PROBLEM DETAILS >> Take the lines from the beginning of the data below through the line holding "TEST_BALANCED_ACCURACY: 0 -> 1" and return exactly those.

Data extracted from a collection >>
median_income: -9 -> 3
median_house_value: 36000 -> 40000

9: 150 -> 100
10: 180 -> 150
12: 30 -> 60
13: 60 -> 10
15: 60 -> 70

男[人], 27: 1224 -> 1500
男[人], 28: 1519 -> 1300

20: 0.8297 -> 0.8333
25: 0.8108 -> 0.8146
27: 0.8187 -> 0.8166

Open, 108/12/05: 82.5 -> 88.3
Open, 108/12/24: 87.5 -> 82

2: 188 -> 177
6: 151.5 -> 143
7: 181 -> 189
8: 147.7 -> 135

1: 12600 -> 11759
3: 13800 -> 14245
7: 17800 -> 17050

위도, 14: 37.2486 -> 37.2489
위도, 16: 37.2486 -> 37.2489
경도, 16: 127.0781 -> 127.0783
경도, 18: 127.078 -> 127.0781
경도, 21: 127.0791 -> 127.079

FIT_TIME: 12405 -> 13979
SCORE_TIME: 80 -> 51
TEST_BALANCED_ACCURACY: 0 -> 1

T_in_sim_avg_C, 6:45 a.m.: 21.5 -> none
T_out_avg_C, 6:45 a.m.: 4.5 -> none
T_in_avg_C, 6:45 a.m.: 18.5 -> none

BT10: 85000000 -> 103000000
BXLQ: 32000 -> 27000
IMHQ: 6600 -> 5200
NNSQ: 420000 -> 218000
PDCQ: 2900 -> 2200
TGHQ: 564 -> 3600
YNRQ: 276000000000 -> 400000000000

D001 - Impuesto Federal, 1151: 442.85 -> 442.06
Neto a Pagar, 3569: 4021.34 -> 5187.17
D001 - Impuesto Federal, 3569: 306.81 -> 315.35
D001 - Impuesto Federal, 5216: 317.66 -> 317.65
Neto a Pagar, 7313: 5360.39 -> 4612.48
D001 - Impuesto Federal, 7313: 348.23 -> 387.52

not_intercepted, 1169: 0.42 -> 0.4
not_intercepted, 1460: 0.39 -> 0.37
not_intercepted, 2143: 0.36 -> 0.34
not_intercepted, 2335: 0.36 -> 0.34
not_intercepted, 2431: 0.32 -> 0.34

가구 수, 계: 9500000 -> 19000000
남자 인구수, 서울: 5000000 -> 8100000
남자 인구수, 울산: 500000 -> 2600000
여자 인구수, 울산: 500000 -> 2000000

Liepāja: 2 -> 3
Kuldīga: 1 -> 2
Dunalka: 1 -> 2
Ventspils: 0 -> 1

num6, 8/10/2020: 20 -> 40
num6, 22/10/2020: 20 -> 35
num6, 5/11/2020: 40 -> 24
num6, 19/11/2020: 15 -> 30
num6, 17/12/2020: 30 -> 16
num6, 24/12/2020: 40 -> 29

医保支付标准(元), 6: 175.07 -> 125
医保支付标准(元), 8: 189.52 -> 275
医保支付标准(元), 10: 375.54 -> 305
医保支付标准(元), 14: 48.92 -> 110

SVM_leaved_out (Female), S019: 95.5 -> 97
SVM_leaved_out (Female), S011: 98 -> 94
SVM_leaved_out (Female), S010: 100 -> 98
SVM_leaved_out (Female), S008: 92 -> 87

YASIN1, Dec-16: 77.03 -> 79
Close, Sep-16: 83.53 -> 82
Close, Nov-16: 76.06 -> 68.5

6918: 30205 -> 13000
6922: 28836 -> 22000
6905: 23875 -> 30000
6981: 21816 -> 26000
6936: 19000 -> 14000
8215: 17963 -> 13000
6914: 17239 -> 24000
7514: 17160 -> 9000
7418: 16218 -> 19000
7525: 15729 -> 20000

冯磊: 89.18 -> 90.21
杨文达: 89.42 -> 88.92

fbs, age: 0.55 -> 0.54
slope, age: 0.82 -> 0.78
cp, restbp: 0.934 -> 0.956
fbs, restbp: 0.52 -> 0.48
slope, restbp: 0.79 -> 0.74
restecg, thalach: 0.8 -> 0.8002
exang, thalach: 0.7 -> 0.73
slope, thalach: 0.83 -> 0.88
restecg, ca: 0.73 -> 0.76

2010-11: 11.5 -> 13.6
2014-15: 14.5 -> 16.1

ANSWER TO THIS TASK >>
median_income: -9 -> 3
median_house_value: 36000 -> 40000

9: 150 -> 100
10: 180 -> 150
12: 30 -> 60
13: 60 -> 10
15: 60 -> 70

男[人], 27: 1224 -> 1500
男[人], 28: 1519 -> 1300

20: 0.8297 -> 0.8333
25: 0.8108 -> 0.8146
27: 0.8187 -> 0.8166

Open, 108/12/05: 82.5 -> 88.3
Open, 108/12/24: 87.5 -> 82

2: 188 -> 177
6: 151.5 -> 143
7: 181 -> 189
8: 147.7 -> 135

1: 12600 -> 11759
3: 13800 -> 14245
7: 17800 -> 17050

위도, 14: 37.2486 -> 37.2489
위도, 16: 37.2486 -> 37.2489
경도, 16: 127.0781 -> 127.0783
경도, 18: 127.078 -> 127.0781
경도, 21: 127.0791 -> 127.079

FIT_TIME: 12405 -> 13979
SCORE_TIME: 80 -> 51
TEST_BALANCED_ACCURACY: 0 -> 1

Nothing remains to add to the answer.